11 thoughts on “Obviousness: Ranges and Substitutions

  1. 5

    Greg and MM about to finna love this range and substitution:

    “For a program initially constructed to provide resources for underserved people of color, the program consisted of a shockingly high number of wealthy, white, legacy students who presented me with the most outlandish understandings of identity I had ever heard. One boy told me that he was first-generation because his mother went to college outside of the U.S. His mother went to Oxford. Another girl told me that she was low-income because her dad makes $400,000 a year, and that’s “New York poor.” Each time another student offered ill-considered remarks on their background, I remember standing in front of them, eyebrows up and jaw dropped, thankful for the mask hiding my complete and utter disbelief. It was almost like clockwork: meet new classmate, ask about new classmate’s background, find out new classmate fails to comprehend or acknowledge their privilege, fre ak out, move on.

    The reality of life as a first-generation, low-income student isn’t something I would wish upon anyone. It certainly isn’t something to be thrown around by schools effectively inviting students to use their story-telling gifts to make their stories fit that identity. Giving under-resourced students a chance is redistributing privilege, not a power-up for applicants to play or a way for schools to signify diversity without actually working to create it.”

    The power of the story bruhs.

    link to yahoo.com

  2. 4

    Maybe we should apply Malcolm’s** obviousness sniff test.

    All of these active agents, solvents, and gelling agents are made up of protons, neutrons, and electrons that attach themselves in old and known ways.

    Result: obvious (and must just be a greedy no-good grab of protons, neutrons and electrons that demand to be free for the commune.

    ** granted, we ARE applying Malcolm’s “logic” to its reducto ad absurdium – but who would “question the science” that even mere groups of resistors in series versus in parallel are just mere known resistors, eh?

  3. 3

    In particular, the court restated its prior precedent that negative limitations need not be expressly stated in the prior art. “[A] reference need not state a feature’s absence in order to disclose a negative limitation.” AC Techs., S.A. v. Amazon.com, Inc., 912 F.3d 1358 (Fed. Cir. 2019)….

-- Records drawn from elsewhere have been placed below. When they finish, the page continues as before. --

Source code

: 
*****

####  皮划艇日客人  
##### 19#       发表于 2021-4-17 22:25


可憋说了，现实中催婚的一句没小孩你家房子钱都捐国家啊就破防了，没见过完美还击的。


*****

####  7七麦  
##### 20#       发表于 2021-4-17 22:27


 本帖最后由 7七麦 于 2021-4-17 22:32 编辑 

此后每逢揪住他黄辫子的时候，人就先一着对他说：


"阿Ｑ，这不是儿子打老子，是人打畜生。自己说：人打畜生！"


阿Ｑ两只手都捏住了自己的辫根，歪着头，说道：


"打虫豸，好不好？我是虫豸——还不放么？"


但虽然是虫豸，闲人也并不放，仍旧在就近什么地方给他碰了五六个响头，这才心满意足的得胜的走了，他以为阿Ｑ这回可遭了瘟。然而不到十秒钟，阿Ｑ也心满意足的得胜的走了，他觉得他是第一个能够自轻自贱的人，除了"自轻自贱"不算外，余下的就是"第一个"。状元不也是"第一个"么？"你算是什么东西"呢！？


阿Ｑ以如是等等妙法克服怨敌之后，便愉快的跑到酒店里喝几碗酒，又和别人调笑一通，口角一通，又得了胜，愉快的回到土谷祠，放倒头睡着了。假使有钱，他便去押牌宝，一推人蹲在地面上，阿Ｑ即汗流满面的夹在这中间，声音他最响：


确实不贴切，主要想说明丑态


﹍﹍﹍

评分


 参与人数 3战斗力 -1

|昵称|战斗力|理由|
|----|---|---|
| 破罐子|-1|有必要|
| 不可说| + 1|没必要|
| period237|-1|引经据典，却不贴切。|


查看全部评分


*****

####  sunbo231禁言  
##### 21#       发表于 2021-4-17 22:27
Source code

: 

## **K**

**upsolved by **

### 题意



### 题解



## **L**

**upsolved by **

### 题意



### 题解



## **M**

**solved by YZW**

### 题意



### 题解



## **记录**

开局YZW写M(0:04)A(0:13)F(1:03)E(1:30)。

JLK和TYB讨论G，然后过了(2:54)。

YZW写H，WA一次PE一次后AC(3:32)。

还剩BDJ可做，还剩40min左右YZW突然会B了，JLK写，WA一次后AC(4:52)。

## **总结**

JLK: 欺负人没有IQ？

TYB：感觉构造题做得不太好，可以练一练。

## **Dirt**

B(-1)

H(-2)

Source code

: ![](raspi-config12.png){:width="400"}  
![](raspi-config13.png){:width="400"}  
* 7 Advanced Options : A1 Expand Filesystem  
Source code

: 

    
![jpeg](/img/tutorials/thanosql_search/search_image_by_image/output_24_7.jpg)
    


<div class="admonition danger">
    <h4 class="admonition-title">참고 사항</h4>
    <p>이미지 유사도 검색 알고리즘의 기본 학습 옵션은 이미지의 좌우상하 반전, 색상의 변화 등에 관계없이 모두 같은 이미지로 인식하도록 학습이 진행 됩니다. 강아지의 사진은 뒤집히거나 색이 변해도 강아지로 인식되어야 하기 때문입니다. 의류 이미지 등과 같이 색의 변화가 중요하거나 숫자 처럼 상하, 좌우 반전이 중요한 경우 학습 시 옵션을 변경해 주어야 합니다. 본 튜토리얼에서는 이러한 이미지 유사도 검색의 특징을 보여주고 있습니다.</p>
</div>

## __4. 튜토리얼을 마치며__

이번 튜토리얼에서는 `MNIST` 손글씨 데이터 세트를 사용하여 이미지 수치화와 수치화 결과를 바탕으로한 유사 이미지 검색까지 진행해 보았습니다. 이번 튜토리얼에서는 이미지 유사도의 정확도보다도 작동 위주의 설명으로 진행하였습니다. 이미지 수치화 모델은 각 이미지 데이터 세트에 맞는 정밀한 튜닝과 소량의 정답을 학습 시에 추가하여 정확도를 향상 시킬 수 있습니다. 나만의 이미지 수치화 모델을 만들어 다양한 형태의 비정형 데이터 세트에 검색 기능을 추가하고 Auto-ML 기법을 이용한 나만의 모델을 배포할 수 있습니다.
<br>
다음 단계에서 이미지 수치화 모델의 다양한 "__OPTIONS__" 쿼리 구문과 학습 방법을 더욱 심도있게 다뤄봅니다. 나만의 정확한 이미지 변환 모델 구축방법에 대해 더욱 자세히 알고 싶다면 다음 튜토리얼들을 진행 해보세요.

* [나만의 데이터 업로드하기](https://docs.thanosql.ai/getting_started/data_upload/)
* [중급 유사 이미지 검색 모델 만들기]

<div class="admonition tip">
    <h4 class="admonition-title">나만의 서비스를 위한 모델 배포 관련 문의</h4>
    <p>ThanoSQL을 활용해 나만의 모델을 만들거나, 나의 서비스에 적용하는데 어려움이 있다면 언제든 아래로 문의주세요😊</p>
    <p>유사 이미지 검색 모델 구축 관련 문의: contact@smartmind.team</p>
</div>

    If this is true, then why bother with negative limitations in the claims?

    1. 3.1

      There is no harm in trying, right? Sometimes it can fool an examiner into granting a patent claim that is presumed valid.

    2. 3.2

      Don’t. Don’t have negative limitations in the claim. It is 90% of the time a bad claim. There are, of course, exceptions, but they are truly exceptions. You have to be able to explain in the specification why the absence of the feature is notable and the difference between your invention without the feature and the art.

      I think coming up with new ways to simplify something that works as well or better than the prior are is very useful. It can also be difficult to claim and your specification will need a lot of support because the PTO is not convinced of what looks like lawyer post hoc arguments.

  4. 2

    Who was on the CAFC panel?

    Oh right, Dennis never mentions the panel composition. No need to, because the CAFC judges are in harmonious agreement about everything, always. So the outcome at the CAFC is never panel-dependent.